TLA: Tactile-Language-Action Model for Contact-Rich Manipulation

Hao, Zhang, Li, Cao, Hao, Cui, Wang · 2025 · arXiv preprint · arXiv:2503.08548 · PDF

Dongyu supplement. Added as a candidate missing/adjacent dataset paper after searching primary arXiv sources. This is a draft summary for triage, not a full paper read.

One-liner. A tactile-language-action model for contact-rich peg-in-hole manipulation, paired with a 24k tactile action instruction dataset that is explicitly released with data and code.

Setup

Datasets / benchmarks: Introduces a tactile action instruction dataset with 24k pairs customized for fingertip peg-in-hole assembly. The arXiv abstract says the authors publicly release all data and code. This is a direct fit for language-conditioned tactile manipulation.
Hardware / simulator: Contact-rich fingertip peg-in-hole setup with sequential tactile feedback. The public abstract does not specify all hardware details; inspect the PDF/project page for sensor model and robot embodiment.

Method

Cross-modal language grounding over tactile sequences to generate robust contact-rich actions.

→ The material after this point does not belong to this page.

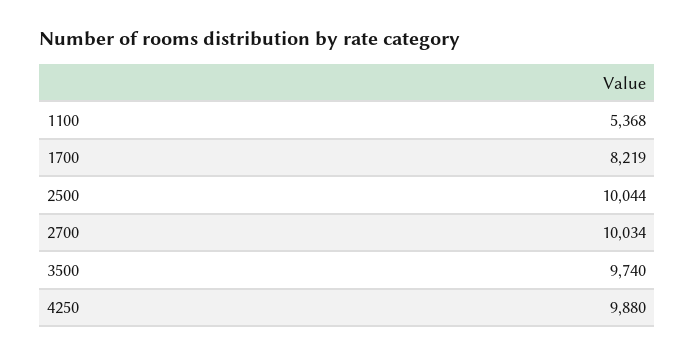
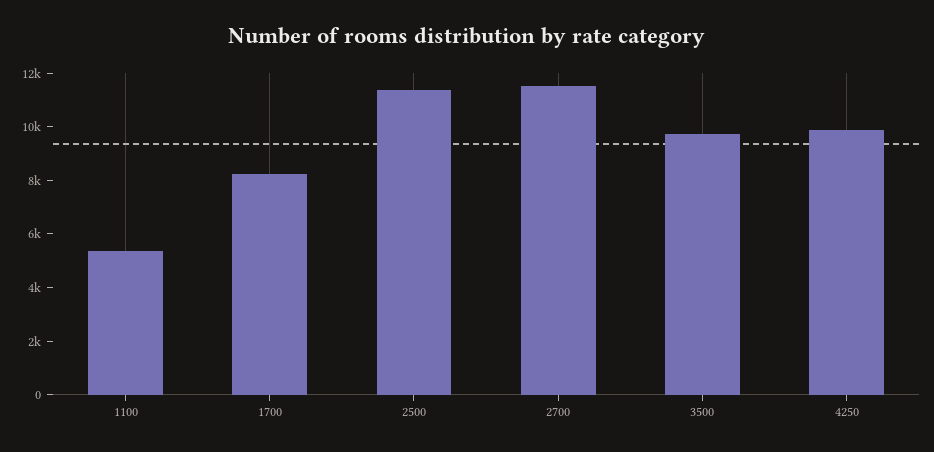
2500: 10044 -> 11500
2700: 10034 -> 11500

Why it matters for the map

This is one of the cleanest missing items for the current map: it combines tactile sensing, language, action generation, contact-rich assembly, and open data.

Limitations / open questions

Narrow task family: peg-in-hole assembly. It is excellent for contact-rich language grounding, but not a broad dynamic state-change benchmark.

Source note

arXiv lines 31-41 report title, dataset size, release claim, and project website.